The Abstract Syntax Tree (AST) implemented in Zenzic supports the v0.19.0 Deterministic Markdown Renderer pipeline.

Core Architecture

The AST is designed strictly to adhere to the Absolute Determinism and Law of the Mirror principles.

Base Nodes

  • Node: The fundamental tree element. Contains a list of children.
  • BlockNode: Represents block-level elements (e.g., Paragraph, Heading).
  • InlineNode: Represents inline elements (e.g., TextNode).

Structural Nodes

  • Document: The root BlockNode containing all parsed elements.
  • Paragraph: A BlockNode aggregating TextNode objects. Blank lines evaluate to distinct Paragraph nodes to preserve the source structure identically.
  • Heading: A BlockNode containing the exact marker (e.g., #), level, prefix_space, and text content to guarantee lossless rebuilding.

Inline Nodes

  • TextNode: Contains raw text strings.
  • LinkNode: Represents [text](url). Contains a polyglot_data dict field to hold metadata extracted by the PolyglotExtractor (e.g., HTML attributes).
  • CodeSpanNode: Represents `code`.
  • EmphasisNode: Represents *text* or _text_.
  • StrongNode: Represents **text** or __text__.

Serialization Guarantee

The serialization function zenzic.core.parser.serialize(node) operates on any AST node and emits a string that is strictly byte-for-byte identical to the original parser input (Lossless Round-trip).

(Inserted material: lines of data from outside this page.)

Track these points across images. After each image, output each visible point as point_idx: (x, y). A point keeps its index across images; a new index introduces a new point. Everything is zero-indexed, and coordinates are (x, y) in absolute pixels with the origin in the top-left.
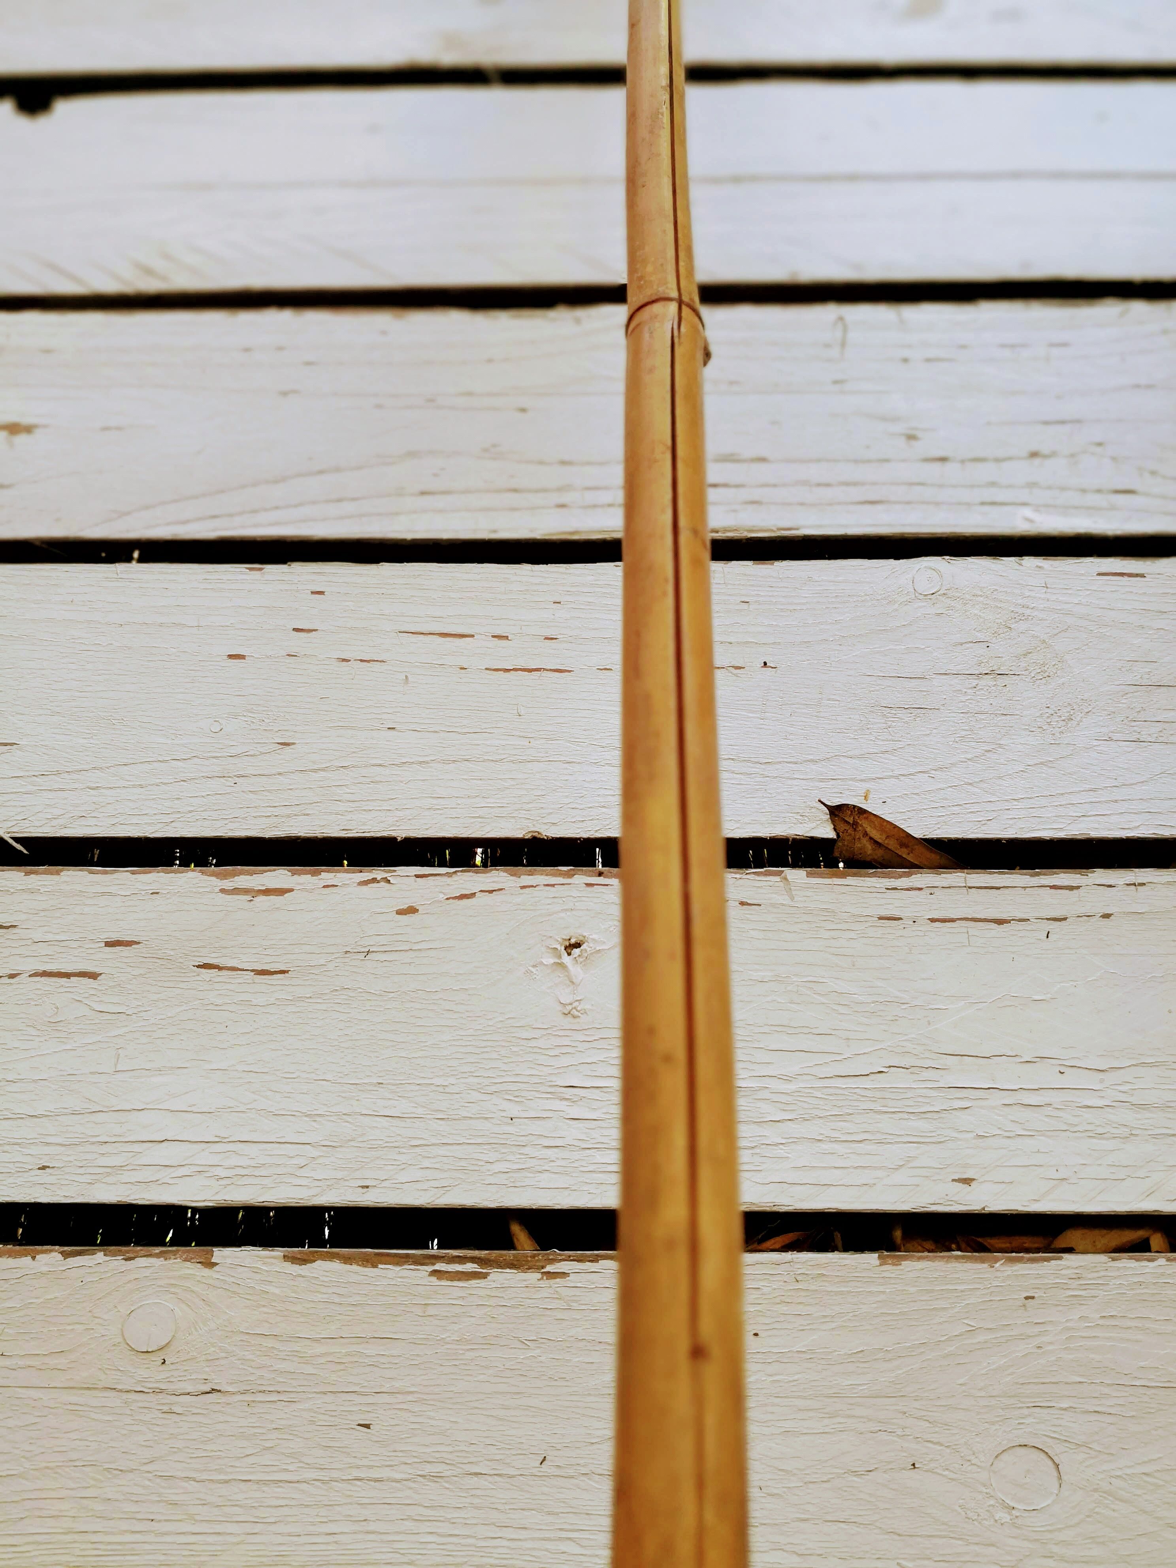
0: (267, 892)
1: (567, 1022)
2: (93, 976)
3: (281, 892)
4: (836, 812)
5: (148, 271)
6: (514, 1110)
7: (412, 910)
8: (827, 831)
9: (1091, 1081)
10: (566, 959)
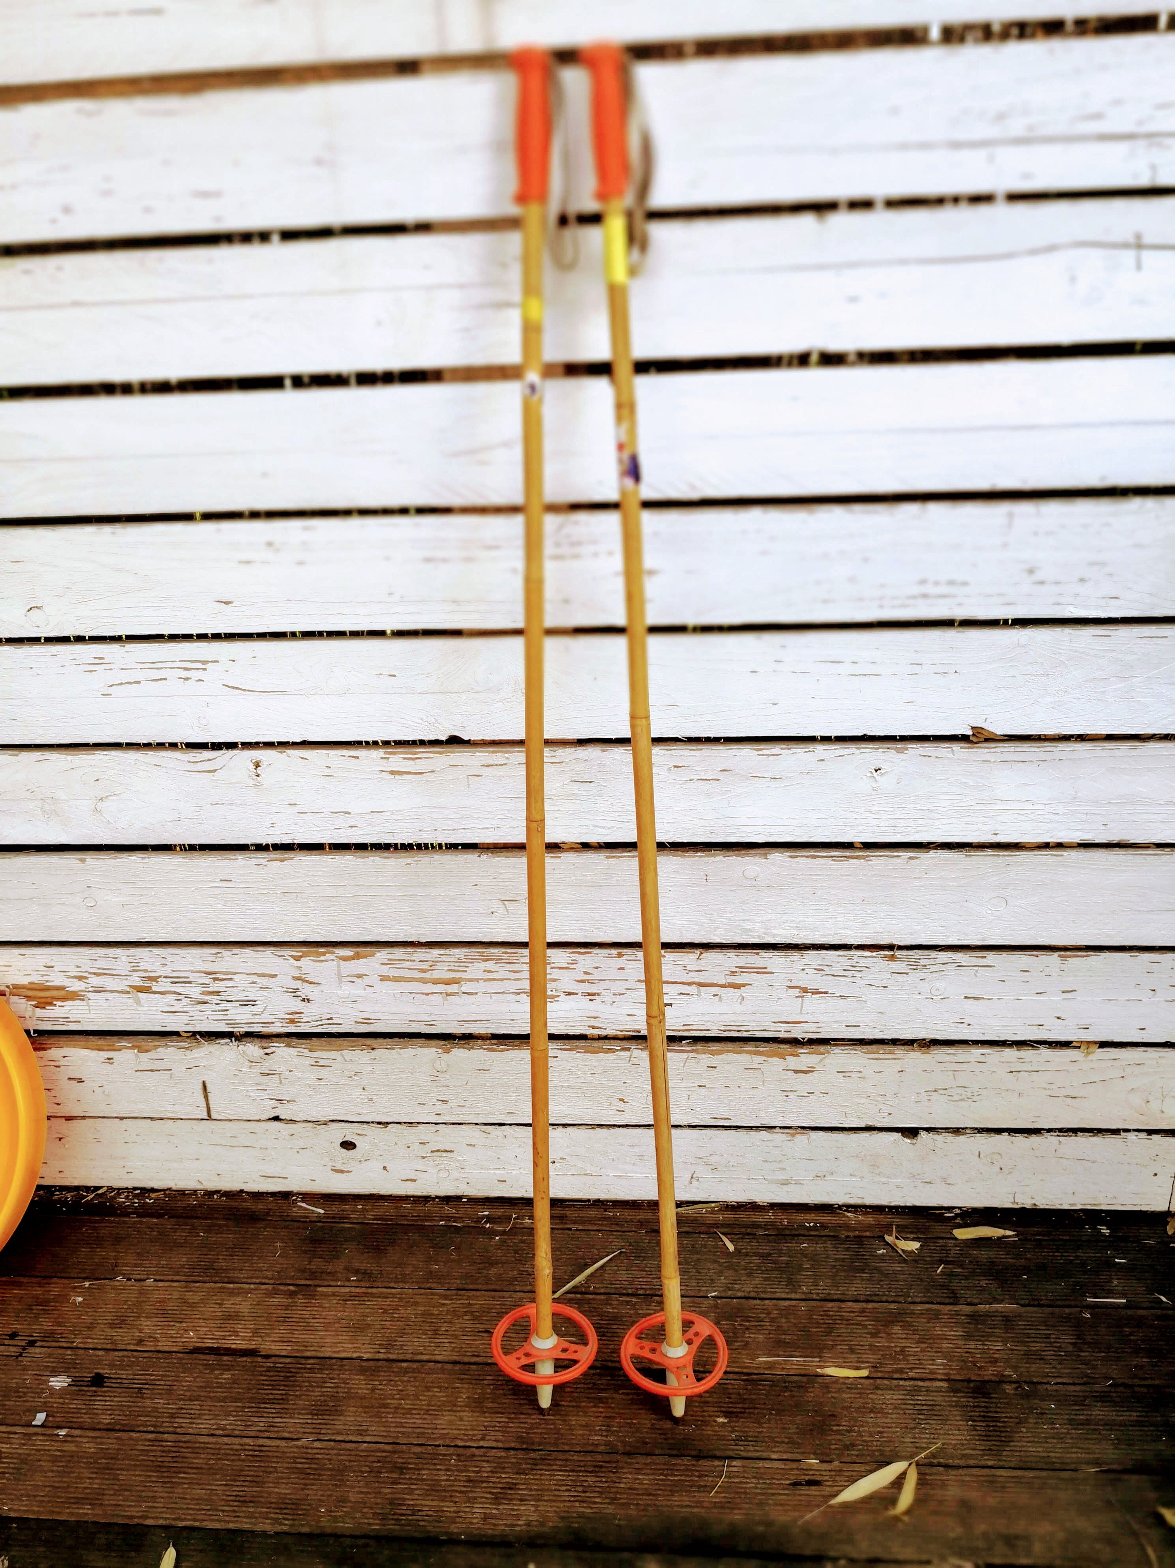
0: (773, 755)
1: (874, 792)
2: (718, 780)
3: (778, 755)
4: (973, 728)
5: (693, 487)
6: (856, 816)
7: (823, 760)
8: (970, 733)
9: (1042, 807)
10: (875, 774)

Mutation API & Auto-Fix Engine

Zenzic implements a non-destructive AST Mutator engine to support the zenzic fix command.

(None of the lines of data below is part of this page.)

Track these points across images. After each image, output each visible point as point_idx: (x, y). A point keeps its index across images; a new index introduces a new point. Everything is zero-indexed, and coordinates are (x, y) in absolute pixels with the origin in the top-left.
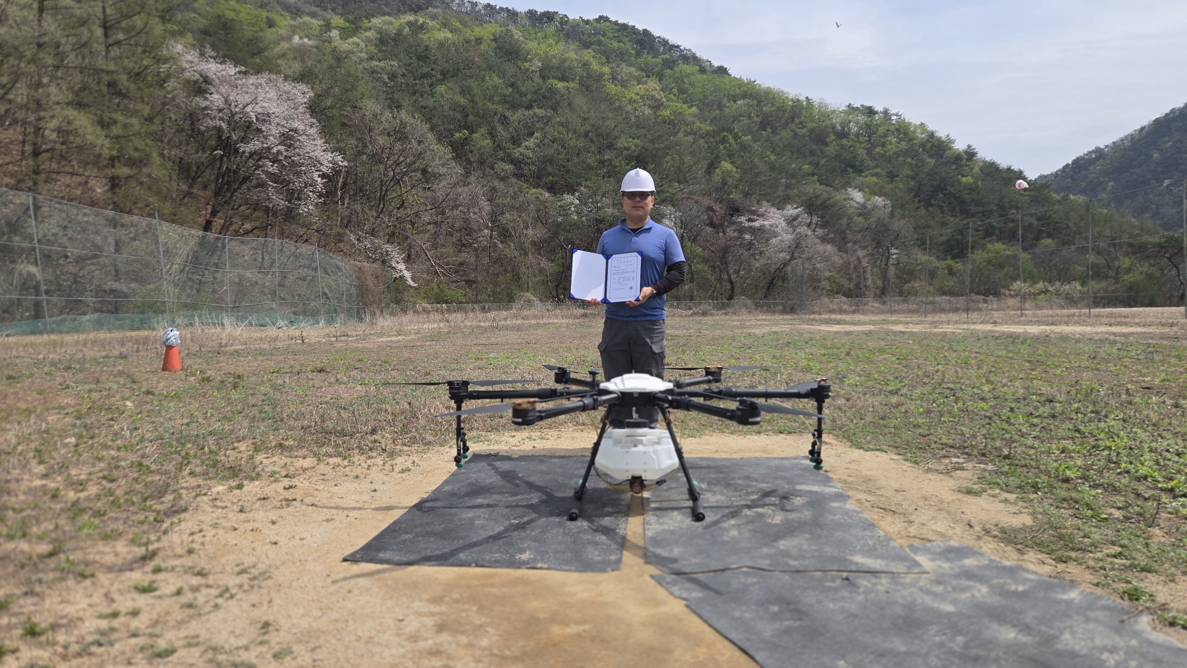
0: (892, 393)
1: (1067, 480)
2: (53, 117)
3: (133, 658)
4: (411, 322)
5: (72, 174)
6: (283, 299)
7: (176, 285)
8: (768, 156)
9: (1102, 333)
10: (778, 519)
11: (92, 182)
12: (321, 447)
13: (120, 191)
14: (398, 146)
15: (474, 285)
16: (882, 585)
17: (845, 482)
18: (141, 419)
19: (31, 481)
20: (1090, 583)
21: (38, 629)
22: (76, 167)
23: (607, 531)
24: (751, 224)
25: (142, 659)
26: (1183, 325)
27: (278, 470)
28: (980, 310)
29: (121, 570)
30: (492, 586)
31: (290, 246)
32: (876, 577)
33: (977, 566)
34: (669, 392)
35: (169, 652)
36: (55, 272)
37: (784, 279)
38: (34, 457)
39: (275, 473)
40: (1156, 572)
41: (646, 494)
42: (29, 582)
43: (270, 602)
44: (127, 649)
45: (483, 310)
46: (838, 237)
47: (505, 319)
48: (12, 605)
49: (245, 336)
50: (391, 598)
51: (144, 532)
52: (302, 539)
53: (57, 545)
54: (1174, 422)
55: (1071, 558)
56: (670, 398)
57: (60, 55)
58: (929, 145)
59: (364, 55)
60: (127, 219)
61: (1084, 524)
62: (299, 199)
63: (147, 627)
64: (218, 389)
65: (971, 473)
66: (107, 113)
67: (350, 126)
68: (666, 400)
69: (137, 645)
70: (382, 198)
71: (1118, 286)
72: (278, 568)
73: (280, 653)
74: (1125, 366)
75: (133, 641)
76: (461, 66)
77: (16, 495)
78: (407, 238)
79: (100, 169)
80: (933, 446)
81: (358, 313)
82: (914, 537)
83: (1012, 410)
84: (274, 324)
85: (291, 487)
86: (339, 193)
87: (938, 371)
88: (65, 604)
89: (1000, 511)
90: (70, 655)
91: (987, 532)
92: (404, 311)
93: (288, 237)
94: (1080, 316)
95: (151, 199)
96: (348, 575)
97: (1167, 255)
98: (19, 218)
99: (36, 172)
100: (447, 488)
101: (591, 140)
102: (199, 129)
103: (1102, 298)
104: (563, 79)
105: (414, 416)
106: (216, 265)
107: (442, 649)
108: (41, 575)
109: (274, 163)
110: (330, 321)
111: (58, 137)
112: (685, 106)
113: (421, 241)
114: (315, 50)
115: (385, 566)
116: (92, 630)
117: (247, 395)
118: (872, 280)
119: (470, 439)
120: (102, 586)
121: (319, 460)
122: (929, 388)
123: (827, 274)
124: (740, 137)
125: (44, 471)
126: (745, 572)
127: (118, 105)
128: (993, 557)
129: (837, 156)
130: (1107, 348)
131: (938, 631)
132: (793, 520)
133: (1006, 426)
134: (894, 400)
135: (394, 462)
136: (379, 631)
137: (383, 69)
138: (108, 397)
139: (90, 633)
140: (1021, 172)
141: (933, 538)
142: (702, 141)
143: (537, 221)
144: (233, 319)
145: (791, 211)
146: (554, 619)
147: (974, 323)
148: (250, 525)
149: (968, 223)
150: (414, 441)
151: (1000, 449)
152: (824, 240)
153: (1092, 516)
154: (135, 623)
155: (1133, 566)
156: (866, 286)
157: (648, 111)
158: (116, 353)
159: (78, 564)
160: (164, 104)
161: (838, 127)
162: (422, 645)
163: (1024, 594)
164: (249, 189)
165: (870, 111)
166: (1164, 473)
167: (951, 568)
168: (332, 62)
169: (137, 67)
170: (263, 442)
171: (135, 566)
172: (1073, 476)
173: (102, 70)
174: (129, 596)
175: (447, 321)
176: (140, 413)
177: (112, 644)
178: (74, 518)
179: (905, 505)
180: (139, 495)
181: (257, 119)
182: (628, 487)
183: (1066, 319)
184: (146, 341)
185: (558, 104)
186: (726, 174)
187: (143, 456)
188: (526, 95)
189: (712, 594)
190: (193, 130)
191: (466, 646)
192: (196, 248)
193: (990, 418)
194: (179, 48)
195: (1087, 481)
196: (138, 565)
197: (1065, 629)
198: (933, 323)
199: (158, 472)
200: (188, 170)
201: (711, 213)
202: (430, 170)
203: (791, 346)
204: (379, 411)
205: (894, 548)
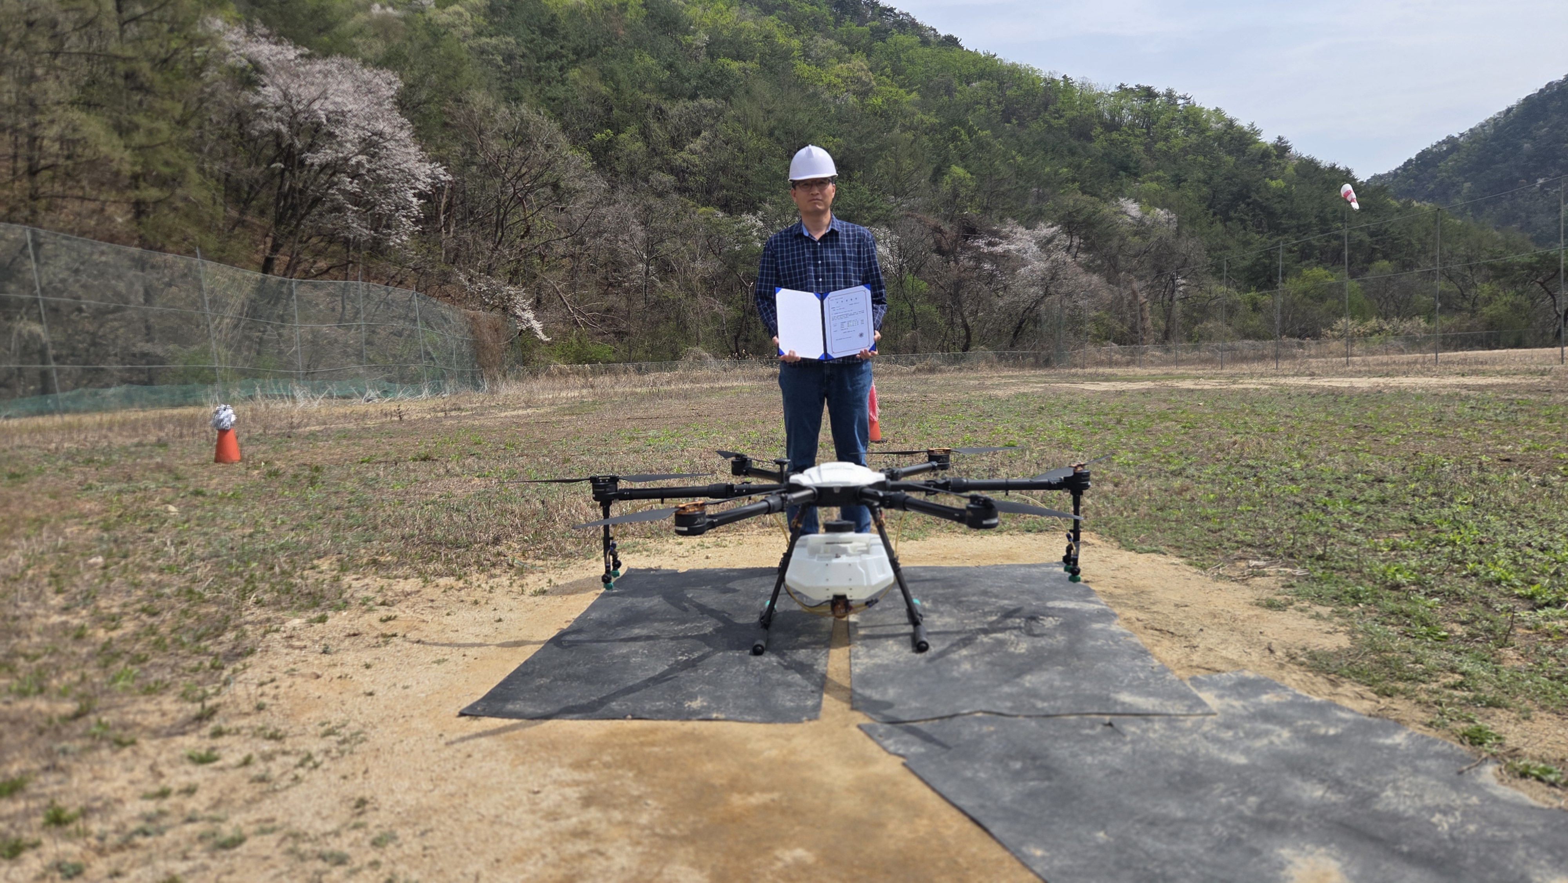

  • The Mutation Protocol: Developers can write standalone Mutation classes (e.g., EmptyLinkTextMutation) containing an apply(node) method. Mutations traverse the AST and modify nodes in-place.
  • The Mutator Engine: To preserve immutability and ensure deterministic outputs, the Mutator applies all defined mutations to a copy.deepcopy of the original AST, returning the new AST along with a boolean indicating if changes occurred.
  • Dry-Run Safety: By default, the zenzic fix --dry-run command evaluates mutations and prints a standard unified diff to stdout. Disk I/O is strictly blocked in this phase to guarantee safety.

Parsing Constraints

  • RE2 Rigor (ADR-013): The block-level AST builder uses only DFA-pure tokenization patterns via zenzic.core.regex. Lookarounds are strictly forbidden.
  • O(N) Inline Tokenization: To avoid catastrophic backtracking commonly associated with regex-based inline Markdown parsing (especially for nested emphasis), the inline tokenizer (parse_inline) is implemented as a strict character-by-character linear state machine. This guarantees $O(N)$ worst-case time complexity.
  • Zero Subprocess: The logic is completely native to Python.
  • Determinism: The pipeline relies solely on statically determinable input matching.